One of the captives was the CIA station chief in Beirut, one William Buckley, a happening that made Uncle Sam feel so humiliated and could go to any lengths to leverage with thugs in the Middle-East.

***

It was in the era of what the US has ever come close to a Donald Trump presidency.

A former Hollywood movie actor, a Californian called Ronald Reagan, was the man in the White House.

Like Trump, he had been elected on the strength of a doctrine of fear and had vowed that under his administration, the US would pull all the stops to face any threat, real or imagined.

Iran happened to be foremost in his radar, close to what Mexico is to President Trump.

When he came to power, the US was just recovering from humiliation after Iranians stormed the US embassy in Tehran and took everybody, including the ambassador, hostage.

Reagan had said never again, only for the abductions in Lebanon to happen when he was at the helm.

But like in the Trump case, the democrats had taken over at the US Congress during midterm elections and vowed to tame the Republican President.

ARMS DEAL

Specifically, the Congress passed what was called the Bolard Amendment, which banned the CIA and the US military from interference in foreign conflicts without explicit approval of the Congress.

But President Reagan wasn’t about to be stopped by the Congress. Behind the scenes, he manoeuvred to cut corners and have his way.

In the Lebanon hostage crisis, he started circumventing the law that restricted arms sales to Iran.

He did so by having the CIA secretly sell arms to Iran and divert part of the proceeds to fund anti-communist rebels in then rogue Central American country of Nicaragua in what was called the Iran/Contra affair.

From the story in the British publication, the Private Eye, it would appear President Reagan also had other spanners in work in the Lebanon hostage crisis and where Kenya was looped in.

Postscript

Dr Robert Ouko would mysteriously disappear, only to be found murdered slightly over a year after the Lockerbie tragedy.

Incidentally, he had just come from a trip in the US with the President when he vanished.

***

Libya would be accused of having masterminded the Lockerbie terrorist bombing of the US jetliner and forced to surrender, after long drawn pressure, two of her citizens for trial in Scotland, and also to compensate victims of the plane explosion.

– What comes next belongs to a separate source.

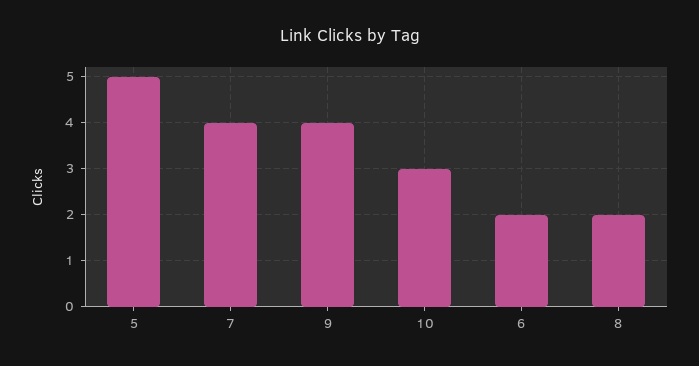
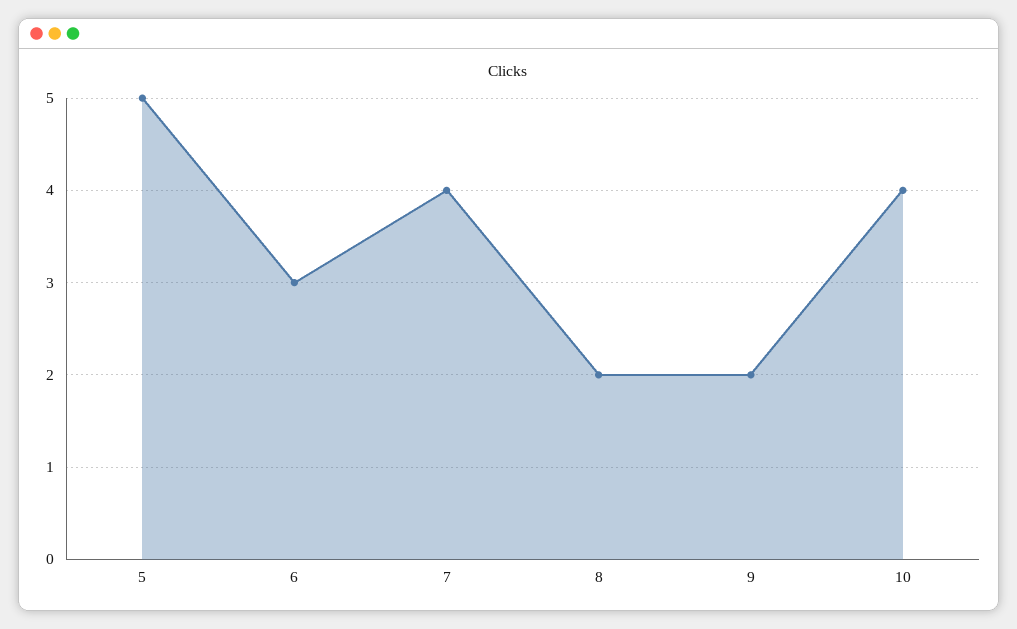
9: 4 -> 2
10: 3 -> 4
6: 2 -> 3

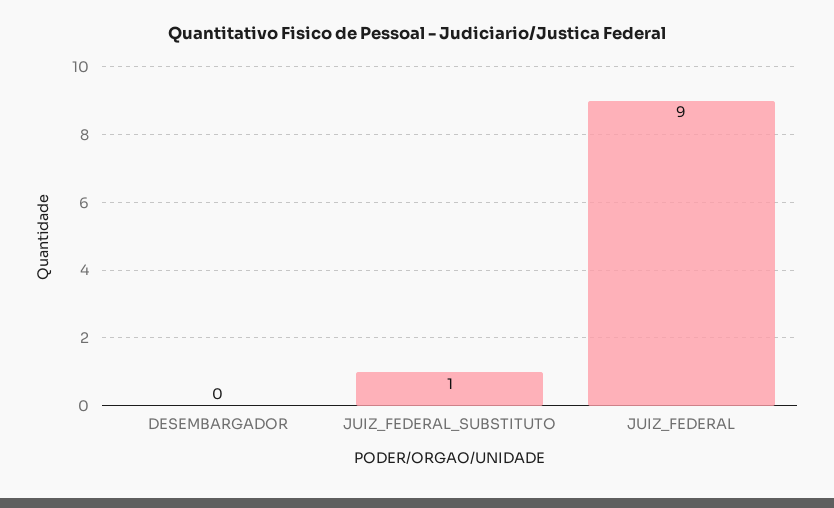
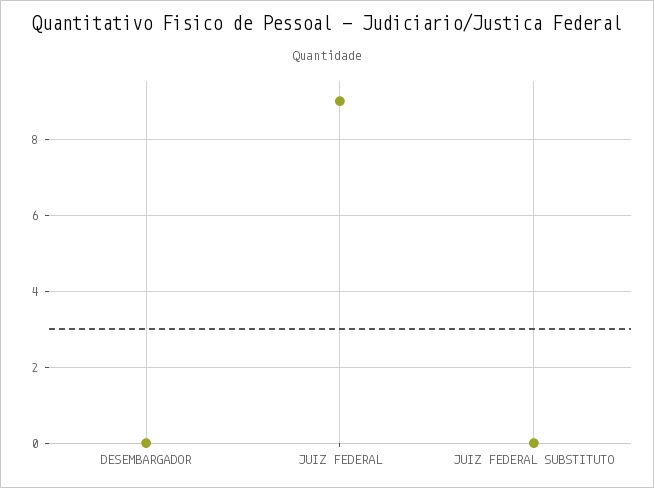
JUIZ_FEDERAL_SUBSTITUTO: 1 -> 0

The story was that Libya did so to revenge the bombing of her cities of Tripoli and Benghazi ordered by President Reagan two years before Lockerbie tragedy.

But five years ago, a former Iranian intelligence officer disclosed that it was Iran, working with Syria, that organised the Lockerbie bombing to revenge what was called “accidental” downing of an Iranian civilian jet by a US warship, killing 290 people five months before the Lockerbie tragedy.

All in all, nothing has ever came out clearly on who did what and why in the Lockerbie matter — least of all Kenya that was at some point looped in the murky affairs of the powder keg that is the Middle-East.

It reminds me of what my late Senator and MP GG Kariuki once told me. “In diplomacy, once in a while you find yourself in dark glasses on a dark night looking for a black cat in a dark room.” Tough luck!